If you don’t plan on selling your house soon, or even if you do, here are some handy hints for fixing the place up. I learned these tricks over many years and am now willing to share them with you.
I’ve done it all-- plumbing, electrical, wallpapering, house painting, window glazing and even septic tank cleaning.
Bowling shoes are not a good choice for this work.
We had a two-bedroom house near Sea-Tac airport in the ‘40s. It was not very big, no basement and certainly no room for a workshop to suit the handyman in me.
Shortly after moving in I fashioned an opening in the second bedroom closet ceiling. I’d never owned a house before so the word attic was not in my vocabulary.

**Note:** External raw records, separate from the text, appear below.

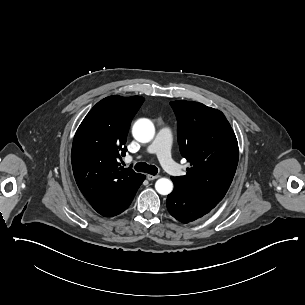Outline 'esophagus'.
I'll return each instance as SVG.
<instances>
[{"mask_svg": "<svg viewBox=\"0 0 305 305\" xmlns=\"http://www.w3.org/2000/svg\"><path fill=\"white\" fill-rule=\"evenodd\" d=\"M159 177H160V175H150V174L147 175L148 180L158 179Z\"/></svg>", "mask_w": 305, "mask_h": 305, "instance_id": "34e87169", "label": "esophagus"}]
</instances>
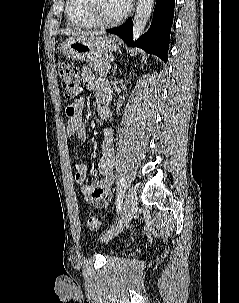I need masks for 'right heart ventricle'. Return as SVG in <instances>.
<instances>
[{
	"instance_id": "right-heart-ventricle-1",
	"label": "right heart ventricle",
	"mask_w": 239,
	"mask_h": 303,
	"mask_svg": "<svg viewBox=\"0 0 239 303\" xmlns=\"http://www.w3.org/2000/svg\"><path fill=\"white\" fill-rule=\"evenodd\" d=\"M86 0H66L65 15L69 25L75 29H88L95 26L85 11Z\"/></svg>"
}]
</instances>
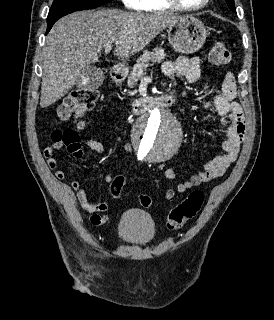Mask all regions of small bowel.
<instances>
[{"label": "small bowel", "instance_id": "small-bowel-1", "mask_svg": "<svg viewBox=\"0 0 274 320\" xmlns=\"http://www.w3.org/2000/svg\"><path fill=\"white\" fill-rule=\"evenodd\" d=\"M163 72L168 77L182 76L187 82L194 84L200 79V61L197 57L188 58L179 56L173 61L165 62ZM236 93L235 76L231 72H225L222 77L220 90L212 101L216 113L221 117V132L224 134L222 153L207 162L203 170L193 175L190 179L178 183L174 188H168L163 194L164 200H171L177 193H184L193 187L223 175L235 161L247 129L244 111L236 101ZM210 106V102L203 103L204 109ZM75 124L78 131L83 129V121L81 119H77ZM53 145L55 148L63 147L64 142L63 140H54ZM86 145L95 153L100 154L104 152V145L97 140L90 139L86 142ZM54 149L52 146H42L41 148L42 153H44L43 157L47 159V164L51 169H55L57 166V161L51 154ZM123 149L126 152L133 150L130 144H125ZM73 153L77 156L81 154L79 149L73 151ZM55 176L61 180L65 177V173L62 170H57ZM165 176L169 180H176V170L172 167L167 168ZM115 178L111 173L104 175V181L108 184H112ZM70 187L76 193L80 207L89 213V222L95 226L104 224L107 221L105 212L109 209L108 203L89 200L85 188L77 180H73L70 183Z\"/></svg>", "mask_w": 274, "mask_h": 320}]
</instances>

I pushed on the thin ceiling board to reveal a hot, musty space not quite four-foot high at the highest angle and enough room to nail down two sheets of plywood. I strung an extension corded light from a nail hook on the roof truss. I built a ladder and hung some extra hooks.
I was officially a handyman. I built a tiny workbench and seat and spent a lot of time fixing things up there.
One bad idea was pounding out a million dents from a kid’s metal car someone had thrown in the woods behind us. The noise was deafening and my neighbors got impatient after about a week and asked me to move to Siberia. So I quit my midnight racketeering and used the space to store things.
Raw materials were hard to come by during the war. Home repairs took a back seat to just getting through. By 1948 the family had grown. It was time to move but the house needed paint.
I bought some paint at the hardware store and rented a sprayer, too. I know I was supposed to read the instruction on the unit and I thought I was doing just fine until the pressure hose popped off the fitting, spraying our youngest son Tim who had been sitting nearby watching me work.
He was four and he was naked.
The missus stepped outside after hearing some commotion and saw her son her boy with paint from head to toe.
“Why did you paint Timothy green?” she asked.
“It was the only color I had,” I said. She was not amused.
We next had a terrific three-bedroom home in Beverly Park. The laundry room was in a nook off the kitchen. The boys slept upstairs. The trip up the steps became a sore spot with the missus as those boys created a lot of dirty clothes.
I seized the opportunity to solve this problem. I cut a hole in the upstairs floor just above the towel cabinet in the downstairs bathroom. The cabinet became a clothes hamper for easy access to all the boys’ dirty laundry.